CONSIGNES:
1. Mettez à jour le passage de l'article sur « La Ceinture et la Route » compris entre « BEIJING – À » et « sénégalais, dimanche dernier. », bornes incluses, en y substituant « reporters » à « journalistes ».
2. Répondez aux questions suivantes d'après l'article sur « La Ceinture et la Route ».
(a) En quel mois, en quelle année et dans quel pays l'initiative a-t-elle été lancée ?
(b) Quelle part du PIB mondial la Chine a-t-elle atteinte sous la dynastie Han ?
(c) Quels produits les Chinois vendaient-ils le long des anciennes routes de la soie ?
3. Reprenez l'article sur « La Ceinture et la Route » là où il s'arrête et prolongez-le.

EXTRAIT DE PAGE:
━━━━━━━━

En lançant l’initiative « La Ceinture et la Route » en 2013, la Chine donne un nouveau souffle à ses échanges avec le reste du monde. Cette version moderne des routes de la soie, qui avaient fait la prospérité de la Chine dans un lointain passé, est en train de redessiner le commerce mondial à travers la réalisation d’infrastructures.
BEIJING – À travers l’initiative « La Ceinture et la Route », la République populaire de Chine, pour mieux se connecter aux autres pays, est en train de mailler une bonne partie du monde afin de faciliter le commerce et les échanges. Ce programme d’investissements massifs pour la réalisation d’infrastructures, dénommé aussi « Nouvelles routes de la soie », a été revisité par un diplomate chinois sous le sceau de l’anonymat, au cours d’une séance avec une délégation de journalistes et responsables des médias sénégalais, dimanche dernier.
Lancée en septembre 2013 au Kazakhstan, « La Ceinture et la Route » a permis de porter à 21.000 milliards de dollars le volume total des échanges entre l’Empire du Milieu et ses partenaires, sur une période allant de 2013 à 2023, révèle le diplomate chinois à la retraite. Les investissements directs étrangers du pays ont été portés à plus de 270 milliards de dollars, ajoute-t-il.
Appelée aussi « Les Nouvelles routes de la soie », l’initiative, qui a beaucoup profité à l’Afrique (lire encadré), puise ses racines dans des traces historiques très lointaines. Selon notre interlocuteur, elle trouve son inspiration dans les anciennes routes de la soie et les réseaux commerciaux qui reliaient la Chine à l’Europe. Cela remonte à la dynastie des Qin (221-206 avant Jésus-Christ). Ces axes d’échanges terrestres et maritimes avaient leurs ramifications qui partaient du Sud-Est de la Chine pour se terminer en Méditerranée et en Afrique. Ils permettaient aux Chinois de vendre de la soie, du thé, de la porcelaine, mais aussi d’acheter en retour du café, des épices, des semences. Cette ère florissante, sous le règne de la dynastie Han (206 avant Jésus-Christ), a permis au pays de peser 26 % du Pib mondial, faisant mieux que l’Europe, ajoute notre interlocuteur. La Chine connaît alors un essor économique, et sous cet âge d’or (dynasties Tang et Song, soit de 618 à 1279), elle devient la première puissance économique mondiale, poursuit-il. Mais grâce à la Révolution industrielle, l’Occident comble son retard sur la Chine et finit même par la dépasser.

━━━━━━━━

DONNÉES FOURNIES:
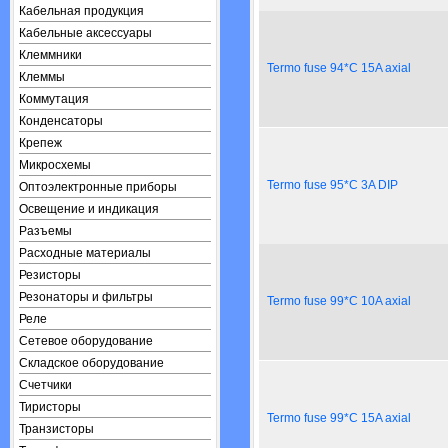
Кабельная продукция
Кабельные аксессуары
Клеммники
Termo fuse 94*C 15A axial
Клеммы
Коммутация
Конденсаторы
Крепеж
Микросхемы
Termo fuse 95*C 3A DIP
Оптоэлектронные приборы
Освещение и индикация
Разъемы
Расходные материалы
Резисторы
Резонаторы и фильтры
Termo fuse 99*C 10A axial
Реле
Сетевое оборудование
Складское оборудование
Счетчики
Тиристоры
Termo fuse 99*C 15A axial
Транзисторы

━━━━━━━━

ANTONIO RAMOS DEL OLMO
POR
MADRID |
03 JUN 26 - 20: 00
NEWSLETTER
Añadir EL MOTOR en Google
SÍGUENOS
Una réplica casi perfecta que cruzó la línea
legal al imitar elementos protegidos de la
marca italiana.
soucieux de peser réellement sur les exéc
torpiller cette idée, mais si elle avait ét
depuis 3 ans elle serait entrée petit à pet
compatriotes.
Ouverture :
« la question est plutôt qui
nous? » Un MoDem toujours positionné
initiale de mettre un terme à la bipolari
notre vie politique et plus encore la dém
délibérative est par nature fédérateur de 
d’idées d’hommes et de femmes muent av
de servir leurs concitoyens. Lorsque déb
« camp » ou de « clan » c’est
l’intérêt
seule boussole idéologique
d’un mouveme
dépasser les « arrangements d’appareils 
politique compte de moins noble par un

━━━━━━━━

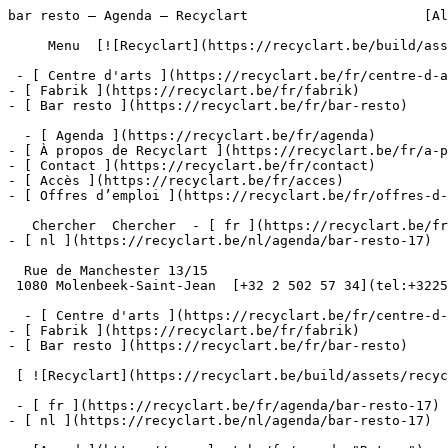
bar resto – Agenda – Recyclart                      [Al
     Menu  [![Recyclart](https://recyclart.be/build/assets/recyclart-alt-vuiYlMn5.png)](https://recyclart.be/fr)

━━━━━━━━

RÉPONSES ATTENDUES:
1.
BEIJING – À travers l’initiative « La Ceinture et la Route », la République populaire de Chine, pour mieux se connecter aux autres pays, est en train de mailler une bonne partie du monde afin de faciliter le commerce et les échanges. Ce programme d’investissements massifs pour la réalisation d’infrastructures, dénommé aussi « Nouvelles routes de la soie », a été revisité par un diplomate chinois sous le sceau de l’anonymat, au cours d’une séance avec une délégation de reporters et responsables des médias sénégalais, dimanche dernier.

2.
(a) En septembre 2013, au Kazakhstan.
(b) 26 % du PIB mondial.
(c) De la soie, du thé et de la porcelaine.

3.
Second souffle
En ressuscitant ce narratif d’un passé glorieux, Xi Jinping redonne un second souffle au commerce chinois grâce à d’importants moyens financiers dégagés pour la réalisation ou la rénovation d’infrastructures (routes, ports, aéroports, chemins de fer) en Afrique, en Europe et en Amérique du Sud. C’était une réponse à l’impact de la crise financière de 2008 et une façon de « promouvoir la paix et le développement », explique le diplomate à la retraite. Un réseau de corridors terrestres et maritimes relie la Chine au reste de l’Asie et à l’Europe. Plus de 150 pays et 32 organisations internationales ont signé plus de 200 accords de coopération avec les autorités de Beijing. La Banque asiatique d’investissement pour les infrastructures, créée en 2015 par les Chinois pour l’occasion avec un capital de 10 milliards de dollars, a financé plus de 200 projets approuvés pour des investissements de plus de 40 milliards de dollars. Dans le schéma des mécanismes de financement, la Banque chinoise d’import-export octroie des prêts préférentiels aux pays en développement. Cela a permis de réaliser les chemins de fer Djibouti-Addis-Abeba, Mombasa-Nairobi au Kenya, ainsi qu’en Angola et le Lagos-Ibadan au Nigeria. Au Sénégal, sortent de terre le port de Foundiougne et l’autoroute Ila Touba. En Europe, les chemins de fer Hongrie-Serbie et Macédoin-Grèce voient le jour, explique l’expert chinois. Cette politique est allée de pair avec la création de zones économiques spéciales et de bases industrielles (on peut citer le financement de la phase 2 de la Plateforme industrielle internationale de Diamniadio, achevée en décembre 2023).
En facilitant le commerce mondial, la République populaire booste considérablement le volume de ses échanges avec ses partenaires de « l’Initiative la Ceinture et la Route ». De 2024 à 2028, le volume du commerce chinois de marchandises devrait dépasser les 32.000 milliards de dollars, à en croire notre interlocuteur. Quant aux services, ils sont projetés à 5.000 milliards de dollars.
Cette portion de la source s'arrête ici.